Non è andata giù a Beppe Grillo il coinvolgimento di Giovanni Favia, consigliere regionale del M5S in Emilia Romagna, nella vicenda delle interviste a pagamento in tv. Favia ha ammesso l’utilizzo di fondi pubblici per farsi intervistare su alcune emittenti locali, e ciò ha provocato l’ira dell’ex comico genovese, che sul suo blog ha bacchettato il consigliere: “Pagare per andare in televisione per il Movimento 5 Stelle è come pagare per andare al proprio funerale, anche se è certamente lecito. I soldi pubblici e il M5S sono inconciliabili”.
Non sarà piaciuta a Grillo, probabilmente, la giustificazione del “così fan tutti”, sorprendente per un Movimento che ha come scopo proprio quello di distinguersi dalla massa indistinta e disonesta dei partiti. Oppure sarà stata la conclusione di Favia ad irritarlo (“Fino al giorno in cui in Italia non ci sarà un’informazione libera continueremo a pagare”), un po’ insolita per chi fino a ieri rifiutava qualsiasi dialogo con i giornalisti, figure pericolose in quanto pagate – sic! – da chissà chi.
Senza sottolineare che “quelle spese documentate sul sito del Movimento”, che Favia cita orgogliosamente, in realtà nessuno sa dove si trovino, e il consigliere sempre orgogliosamente evita di rispondere ai tanti cittadini che chiedono di pubblicare la pagina internet che ospiterebbe tali documenti.

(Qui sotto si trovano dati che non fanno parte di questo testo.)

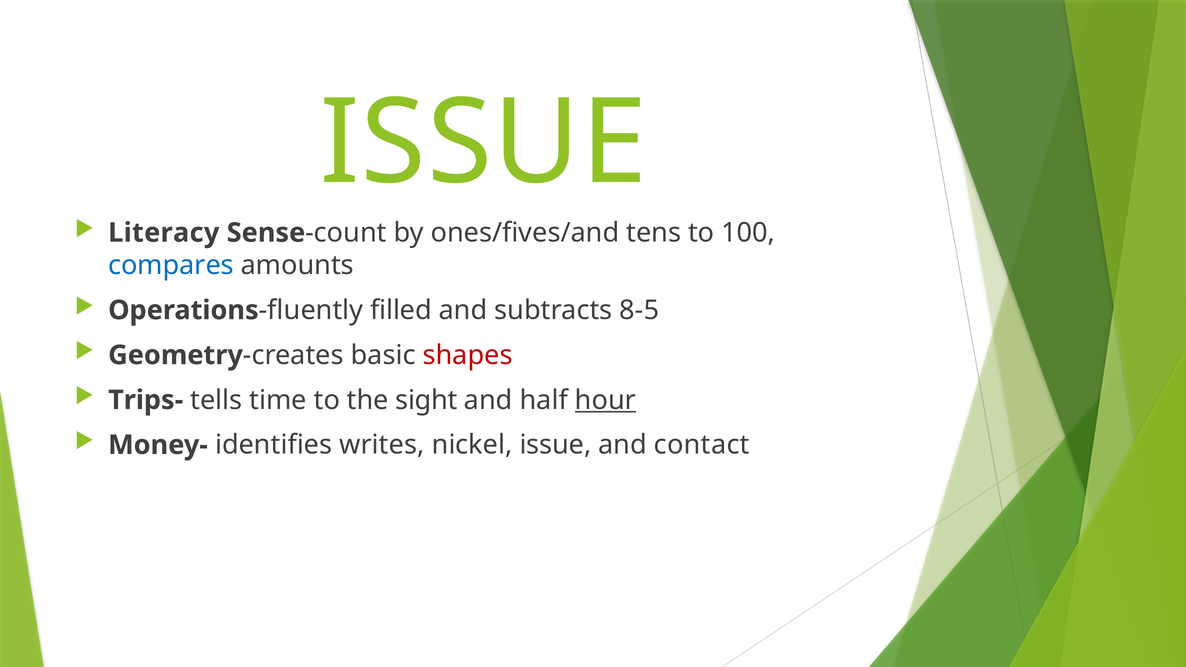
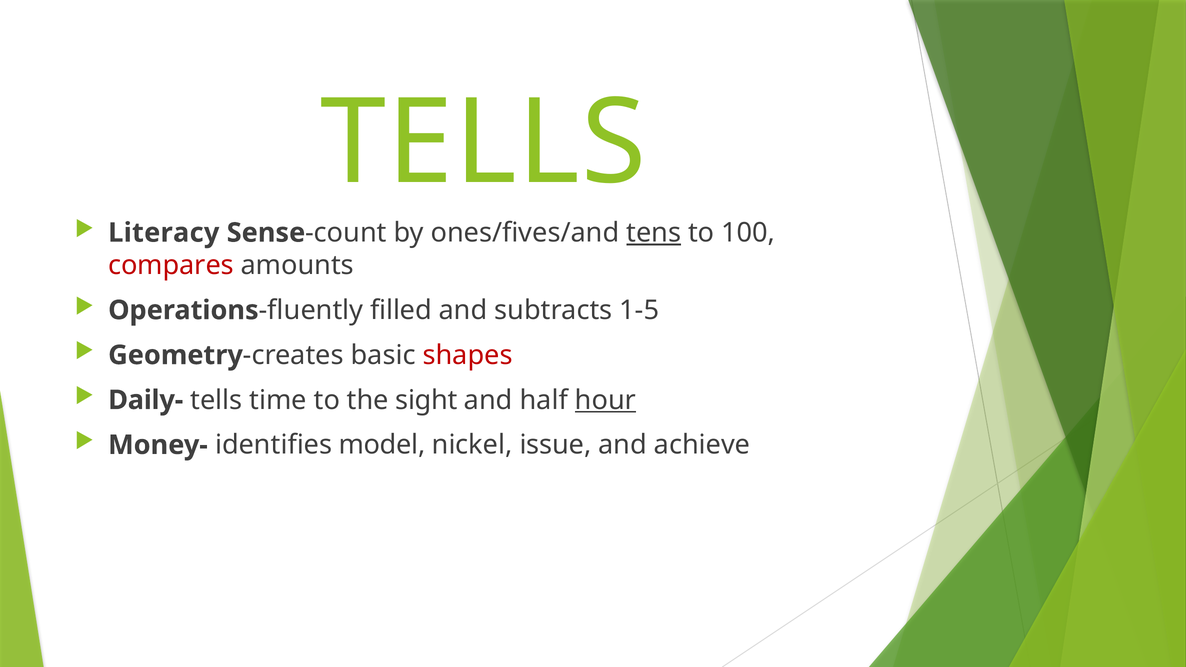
ISSUE at (483, 143): ISSUE -> TELLS
tens underline: none -> present
compares colour: blue -> red
8-5: 8-5 -> 1-5
Trips-: Trips- -> Daily-
writes: writes -> model
contact: contact -> achieve
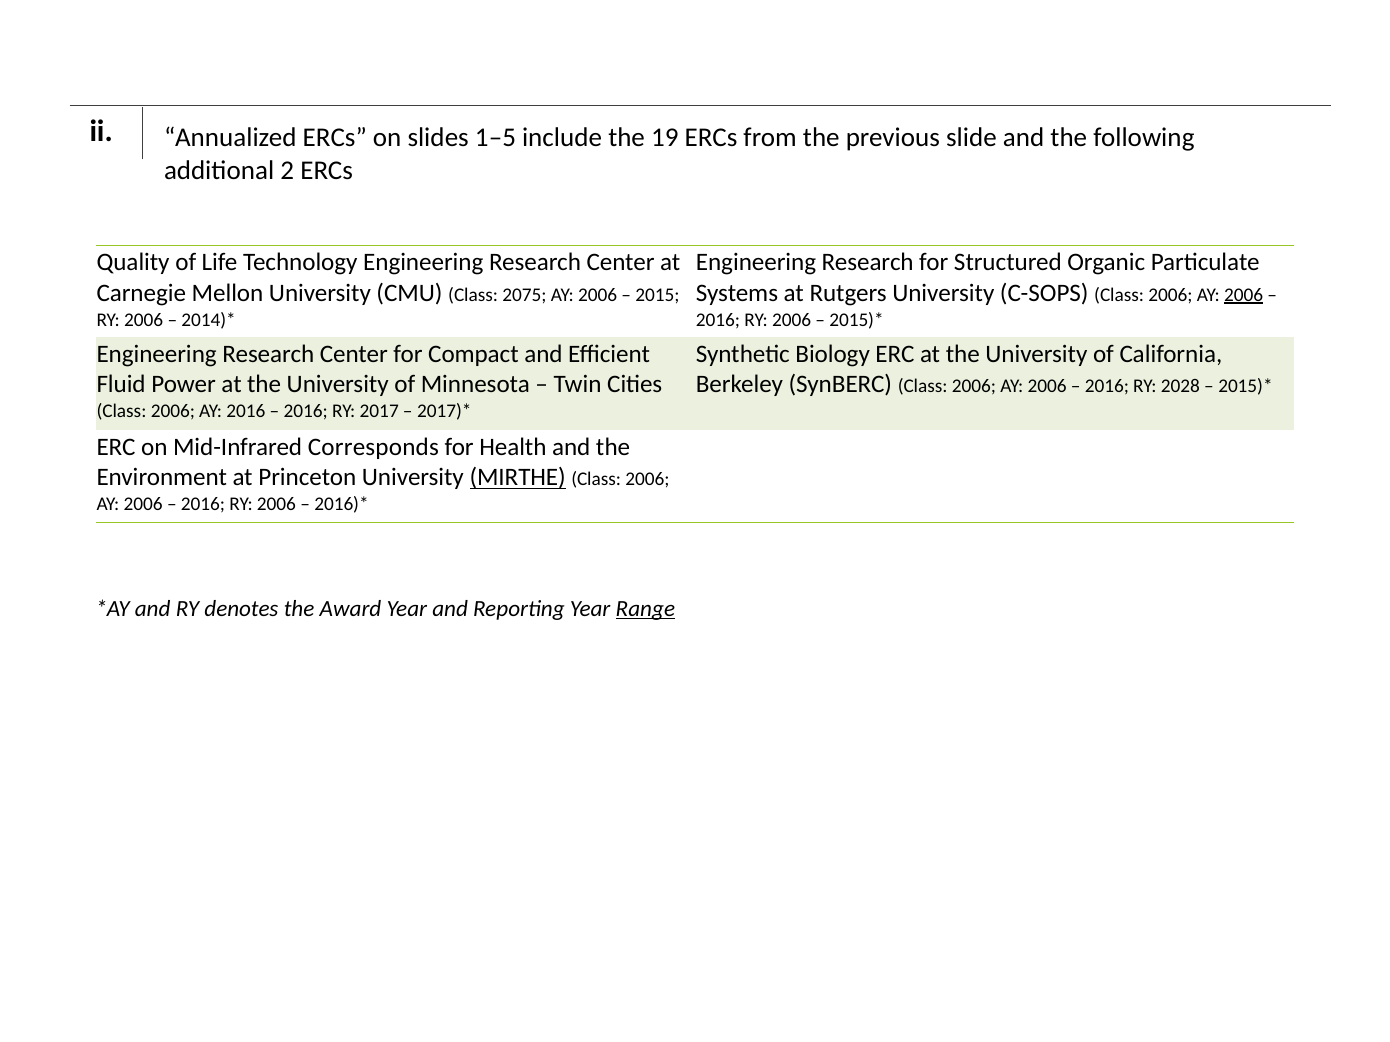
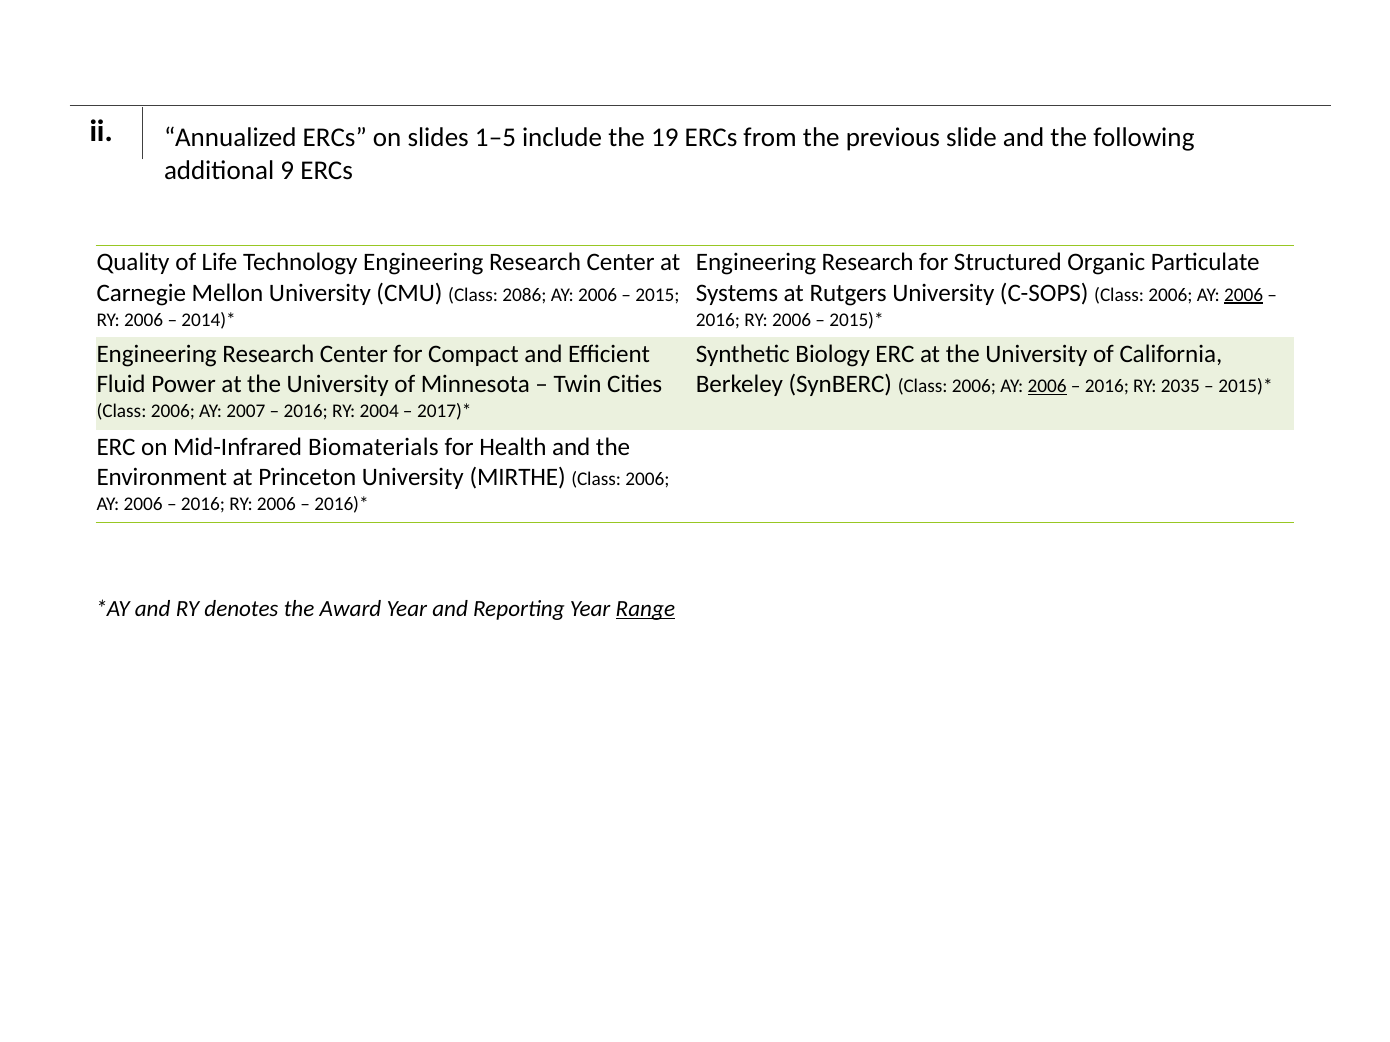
2: 2 -> 9
2075: 2075 -> 2086
2006 at (1047, 387) underline: none -> present
2028: 2028 -> 2035
AY 2016: 2016 -> 2007
2017: 2017 -> 2004
Corresponds: Corresponds -> Biomaterials
MIRTHE underline: present -> none
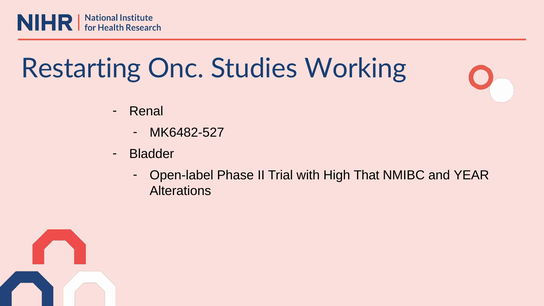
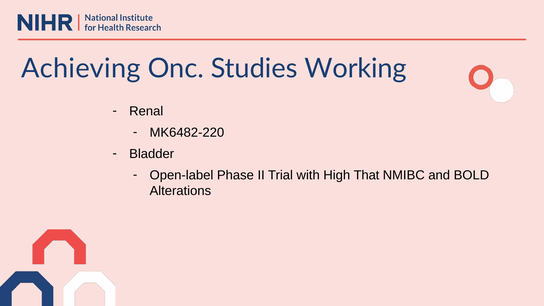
Restarting: Restarting -> Achieving
MK6482-527: MK6482-527 -> MK6482-220
YEAR: YEAR -> BOLD
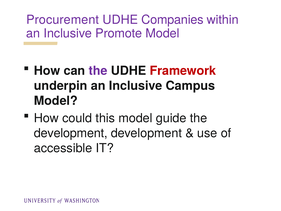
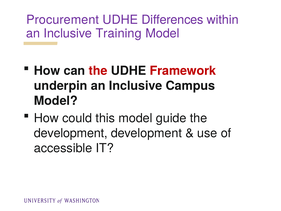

Ma l’apoteosi si è raggiunta con la risposta di Favia al leader: “Avrei preferito che Grillo nel suo comunicato spiegasse meglio la questione. Capisco che si senta attaccato, ma non ho fatto un utilizzo illegale dei finanziamenti della regione”. Stupisce, infatti, che la difesa del consigliere si concentri sulla legalità o meno del proprio comportamento, nonostante il Movimento da sempre si ponga come principale obiettivo quello di valutare le diverse condotte non solo dal punto di vista meramente giudiziario, ma soprattutto morale.
L’altra considerazione che la vicenda permette di avanzare riguarda la natura padronale del Movimento. E’ Grillo l’unico in grado di valutare l’operato dei suoi rappresentanti, nessun’altro può farlo. Se emerge un caso, come questo delle interviste pagate, tutti i “movimentisti”, per comprendere quale lettura dare e quale strada intraprendere, devono aspettare che giunga un comunicato dall’alto.
Bisogna, insomma, necessariamente attendere che da una villa di Genova venga scritto un post su un blog, sul quale, poi, nessuno potrà avanzare alcun tipo di critica. Neanche se, per dispensare insegnamenti di democrazia, si decide di citare Benito Mussolini.